Discovery of Novel Tankyrase Inhibitors through Molecular Docking-Based Virtual Screening and Molecular Dynamics Simulation Studies
Vladimir P. Berishvili,
Alexander N. Kuimov,
Andrew E. Voronkov,
Eugene V. Radchenko,
Pradeep Kumar,
Yahya E. Choonara,
Viness Pillay,
Ahmed Kamal,
Vladimir A. Palyulin
Affiliations
Vladimir P. Berishvili
Department of Chemistry, Lomonosov Moscow State University, 119991 Moscow, Russia
Alexander N. Kuimov
A.N. Belozersky Institute of Physico-Chemical Biology, Lomonosov Moscow State University, 119991 Moscow, Russia
Andrew E. Voronkov
Department of Chemistry, Lomonosov Moscow State University, 119991 Moscow, Russia
Eugene V. Radchenko
Department of Chemistry, Lomonosov Moscow State University, 119991 Moscow, Russia
Pradeep Kumar
Wits Advanced Drug Delivery Platform Research Unit, Department of Pharmacy and Pharmacology, School of Therapeutic Sciences, Faculty of Health Sciences, University of the Witwatersrand, Johannesburg, 7 York Road, Parktown 2193, South Africa
Yahya E. Choonara
Wits Advanced Drug Delivery Platform Research Unit, Department of Pharmacy and Pharmacology, School of Therapeutic Sciences, Faculty of Health Sciences, University of the Witwatersrand, Johannesburg, 7 York Road, Parktown 2193, South Africa
Viness Pillay
Wits Advanced Drug Delivery Platform Research Unit, Department of Pharmacy and Pharmacology, School of Therapeutic Sciences, Faculty of Health Sciences, University of the Witwatersrand, Johannesburg, 7 York Road, Parktown 2193, South Africa
Ahmed Kamal
School of Pharmaceutical Education and Research, Jamia Hamdard, New Delhi 110 062, India
Vladimir A. Palyulin
Department of Chemistry, Lomonosov Moscow State University, 119991 Moscow, Russia
Tankyrase enzymes (TNKS), a core part of the canonical Wnt pathway, are a promising target in the search for potential anti-cancer agents.

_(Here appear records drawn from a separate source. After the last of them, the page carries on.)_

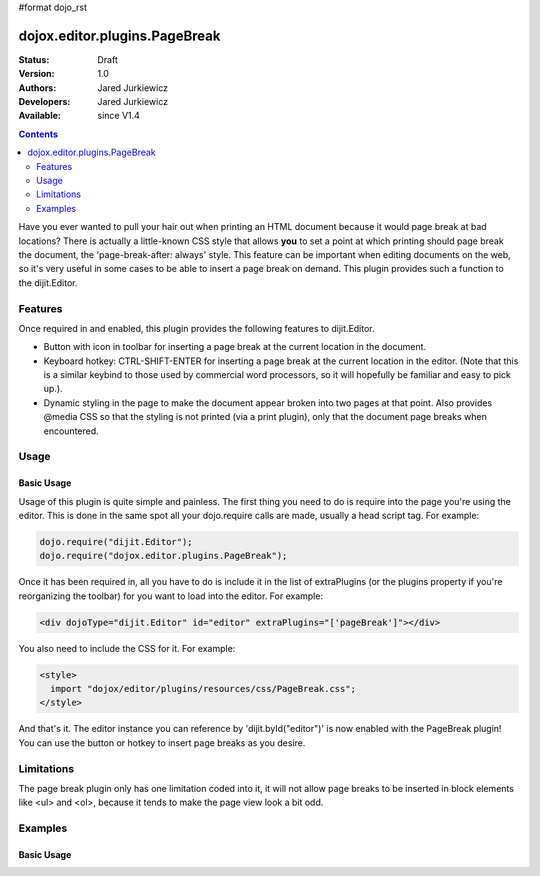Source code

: #format dojo_rst

dojox.editor.plugins.PageBreak
==============================

:Status: Draft
:Version: 1.0
:Authors: Jared Jurkiewicz
:Developers: Jared Jurkiewicz
:Available: since V1.4

.. contents::
    :depth: 2

Have you ever wanted to pull your hair out when printing an HTML document because it would page break at bad locations?  There is actually a little-known CSS style that allows **you** to set a point at which printing should page break the document, the 'page-break-after: always' style.  This feature can be important when editing documents on the web, so it's very useful in some cases to be able to insert a page break on demand.  This plugin provides such a function to the dijit.Editor.   

========
Features
========

Once required in and enabled, this plugin provides the following features to dijit.Editor.

* Button with icon in toolbar for inserting a page break at the current location in the document.
* Keyboard hotkey: CTRL-SHIFT-ENTER for inserting a page break at the current location in the editor.  (Note that this is a similar keybind to those used by commercial word processors, so it will hopefully be familiar and easy to pick up.).
* Dynamic styling in the page to make the document appear broken into two pages at that point.  Also provides @media CSS so that the styling is not printed (via a print plugin), only that the document page breaks when encountered.

=====
Usage
=====

Basic Usage
-----------
Usage of this plugin is quite simple and painless.  The first thing you need to do is require into the page you're using the editor.  This is done in the same spot all your dojo.require calls are made, usually a head script tag.  For example:

.. code-block :: javascript
 
    dojo.require("dijit.Editor");
    dojo.require("dojox.editor.plugins.PageBreak");


Once it has been required in, all you have to do is include it in the list of extraPlugins (or the plugins property if you're reorganizing the toolbar) for you want to load into the editor.  For example:

.. code-block :: html

  <div dojoType="dijit.Editor" id="editor" extraPlugins="['pageBreak']"></div>


You also need to include the CSS for it.  For example:

.. code-block :: html

  <style>
    import "dojox/editor/plugins/resources/css/PageBreak.css";
  </style>


And that's it.  The editor instance you can reference by 'dijit.byId("editor")' is now enabled with the PageBreak plugin!  You can use the button or hotkey to insert page breaks as you desire.

===========
Limitations
===========

The page break plugin only has one limitation coded into it, it will not allow page breaks to be inserted in block elements like <ul> and <ol>, because it tends to make the page view look a bit odd.  

========
Examples
========

Basic Usage
-----------

.. code-example::
  :djConfig: parseOnLoad: true
  :version: 1.4

  .. javascript::

    <script>
      dojo.require("dijit.form.Button");
      dojo.require("dijit.Editor");
      dojo.require("dojox.editor.plugins.PageBreak");
    </script>

  .. html::

    <b>Enter some text or select a position, then push the PageBreak button or use CTRL-SHIFT-ENTER, to insert a page break at the desired point.</b>
    <br>
    <div dojoType="dijit.Editor" height="100px"id="input" extraPlugins="['pagebreak']">
    <div>
    <br>
    blah blah & blah!
    <br>
    </div>
    <br>
    <table>
    <tbody>
    <tr>
    <td style="border-style:solid; border-width: 2px; border-color: gray;">One cell</td>
    <td style="border-style:solid; border-width: 2px; border-color: gray;">
    Two cell
    </td>
    </tr>
    </tbody>
    </table>
    <ul> 
    <li>item one</li>
    <li>
    item two
    </li>
    </ul>
    </div>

Although several hundreds of the TNKS inhibitors are currently known, identification of their novel chemotypes attracts considerable interest. In this study, the molecular docking and machine learning-based virtual screening techniques combined with the physico-chemical and ADMET (absorption, distribution, metabolism, excretion, toxicity) profile prediction and molecular dynamics simulations were applied to a subset of the ZINC database containing about 1.7 M commercially available compounds. Out of seven candidate compounds biologically evaluated in vitro for their inhibition of the TNKS2 enzyme using immunochemical assay, two compounds have shown a decent level of inhibitory activity with the IC50 values of less than 10 nM and 10 μM. Relatively simple scores based on molecular docking or MM-PBSA (molecular mechanics, Poisson-Boltzmann, surface area) methods proved unsuitable for predicting the effect of structural modification or for accurate ranking of the compounds based on their binding energies. On the other hand, the molecular dynamics simulations and Free Energy Perturbation (FEP) calculations allowed us to further decipher the structure-activity relationships and retrospectively analyze the docking-based virtual screening performance. This approach can be applied at the subsequent lead optimization stages.